◆ **TEXTE DONNÉ**
Nécessaire armée européenne

Paul Quilès
par Paul Quilès, député du Tarn.
Point de vue paru dans les pages " Rebonds " du quotidien Libération daté du mercredi 09 avril 2003


 
Comme toutes les crises, la crise irakienne fait éclater les évidences. Les Européens, qu'ils appartiennent au «camp» de la guerre ou à celui de la paix, font à nouveau l'expérience de leur totale impuissance face à des décisions américaines prises depuis de nombreux mois. La guerre d'Irak démontre aux pays de l'Union européenne qu'ils ne pourront peser sur l'évolution du monde qu'en parvenant à l'unité politique et que leur entente n'aura de valeur que si elle peut se traduire en actes, y compris dans le domaine militaire.

La quasi-totalité des responsables politiques français prêche aujourd'hui, avec parfois la touchante ardeur des nouveaux convertis, la nécessité de l'Europe de la défense. Mais les discours généraux et les incantations ne suffisent plus. Quels que soient les progrès accomplis depuis le sommet franco-britannique de Saint-Malo en 1998, l'urgence demande une démarche plus radicale.

Le désengagement américain

Les Américains ont réduit leur présence sur notre continent de 350 000 hommes à un chiffre aujourd'hui inférieur à 100 000. Leur désengagement est donc une réalité. Le Moyen-Orient et peut-être d'autres régions plus lointaines accaparent leur attention. Si, comme ils en ont le projet, ils occupent l'Irak, ils y resteront pour de nombreuses années.

L'Europe est donc condamnée à assurer elle-même sa propre sécurité. L'Union européenne prend d'ailleurs formellement le relais de l'Otan en Macédoine et s'apprête à le faire bientôt en Bosnie-Herzégovine. Les Américains ne souhaitent pas pour autant relâcher leur contrôle politique sur la défense de l'Europe. Ils attendent des Européens qu'ils s'alignent sur leurs positions et ils ne sont pas prêts à les traiter en véritables alliés, avec qui ils confronteraient leurs vues pour parvenir à une politique commune. Notre division et notre faiblesse militaire les confortent dans cette attitude, dangereuse à terme pour les intérêts de l'Europe et des Etats-Unis eux-mêmes.

L'urgence d'une solution

Cette situation est d'autant plus préoccupante que l'Otan est en crise. Les Européens ne peuvent plus y voir la garantie unique et ultime de leur sécurité. Les modalités de notre relation avec les Etats-Unis, qui reste cependant indispensable, sont indiscutablement à redéfinir. L'élargissement précipite les échéances, car il nous sera encore plus difficile à 25 de lancer un grand projet de défense commune. Les difficultés budgétaires nous imposent aussi de mettre fin dès que possible à la dispersion des financements, des programmes et des forces. Il va bien falloir dénoncer le gaspillage que représentent quinze armées nationales (1,6 million de soldats au total, avec les matériels correspondants), incapables d'assurer ni la sécurité de leur propre pays, ni celle de l'Europe ! C'est avec cette division et cette impuissance qu'il est urgent de rompre.

◆ **ENREGISTREMENTS**
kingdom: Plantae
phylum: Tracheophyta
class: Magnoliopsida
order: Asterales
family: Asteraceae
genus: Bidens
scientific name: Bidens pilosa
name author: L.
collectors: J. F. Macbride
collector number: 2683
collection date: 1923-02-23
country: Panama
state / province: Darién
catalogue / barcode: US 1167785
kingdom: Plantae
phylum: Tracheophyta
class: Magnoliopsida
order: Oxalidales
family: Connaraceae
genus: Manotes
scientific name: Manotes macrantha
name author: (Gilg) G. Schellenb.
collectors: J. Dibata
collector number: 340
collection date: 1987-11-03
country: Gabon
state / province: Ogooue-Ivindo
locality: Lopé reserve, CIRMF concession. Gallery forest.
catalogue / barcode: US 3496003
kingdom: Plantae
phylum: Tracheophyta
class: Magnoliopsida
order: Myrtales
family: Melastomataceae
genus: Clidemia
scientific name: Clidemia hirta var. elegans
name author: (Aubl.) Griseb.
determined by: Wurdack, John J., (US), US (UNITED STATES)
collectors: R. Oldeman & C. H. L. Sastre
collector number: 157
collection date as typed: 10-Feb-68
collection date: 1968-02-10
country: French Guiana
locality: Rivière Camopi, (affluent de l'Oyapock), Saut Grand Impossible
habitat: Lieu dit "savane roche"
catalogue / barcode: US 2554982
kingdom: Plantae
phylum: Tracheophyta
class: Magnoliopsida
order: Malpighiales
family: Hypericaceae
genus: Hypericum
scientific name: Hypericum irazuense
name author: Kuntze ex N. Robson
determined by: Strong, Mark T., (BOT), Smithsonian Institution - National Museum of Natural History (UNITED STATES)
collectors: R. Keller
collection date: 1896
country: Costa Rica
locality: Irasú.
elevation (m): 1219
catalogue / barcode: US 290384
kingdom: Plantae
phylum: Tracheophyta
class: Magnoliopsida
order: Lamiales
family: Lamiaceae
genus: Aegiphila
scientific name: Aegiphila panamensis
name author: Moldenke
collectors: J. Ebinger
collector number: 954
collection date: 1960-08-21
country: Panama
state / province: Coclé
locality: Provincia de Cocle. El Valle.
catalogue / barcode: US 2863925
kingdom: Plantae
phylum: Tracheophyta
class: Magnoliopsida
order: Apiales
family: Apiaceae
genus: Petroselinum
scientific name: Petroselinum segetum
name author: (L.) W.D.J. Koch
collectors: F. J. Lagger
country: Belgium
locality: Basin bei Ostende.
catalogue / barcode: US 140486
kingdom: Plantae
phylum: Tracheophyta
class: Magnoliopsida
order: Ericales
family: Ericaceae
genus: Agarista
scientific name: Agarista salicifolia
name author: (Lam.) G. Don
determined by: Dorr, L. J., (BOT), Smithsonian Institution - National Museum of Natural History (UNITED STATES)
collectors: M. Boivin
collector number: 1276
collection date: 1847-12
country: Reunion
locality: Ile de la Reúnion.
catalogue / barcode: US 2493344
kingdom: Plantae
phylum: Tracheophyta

◆ **CONSIGNE A**
Recopiez le passage du texte sur l'armée européenne commençant par "Comme toutes les" et se terminant par "le domaine militaire.", en remplaçant "impuissance" par "faiblesse".
◆ **CONSIGNE B**
Répondez à ces questions d'après le texte sur l'armée européenne :
(i) À combien d'hommes s'élevait la présence américaine sur le continent avant sa réduction ?
(ii) Dans quel pays l'Union européenne prend-elle formellement le relais de l'Otan ?
(iii) Combien de soldats comptent au total les quinze armées nationales ?
◆ **CONSIGNE C**
Relevez, s'il vous plaît, tous les noms de pays cités dans le texte sur l'armée européenne.

◆ **CORRIGÉ A**
Comme toutes les crises, la crise irakienne fait éclater les évidences. Les Européens, qu'ils appartiennent au «camp» de la guerre ou à celui de la paix, font à nouveau l'expérience de leur totale faiblesse face à des décisions américaines prises depuis de nombreux mois. La guerre d'Irak démontre aux pays de l'Union européenne qu'ils ne pourront peser sur l'évolution du monde qu'en parvenant à l'unité politique et que leur entente n'aura de valeur que si elle peut se traduire en actes, y compris dans le domaine militaire.

◆ **CORRIGÉ B**
(i) 350 000 hommes.
(ii) En Macédoine.
(iii) 1,6 million de soldats.

◆ **CORRIGÉ C**
Irak, Macédoine, Bosnie-Herzégovine, Etats-Unis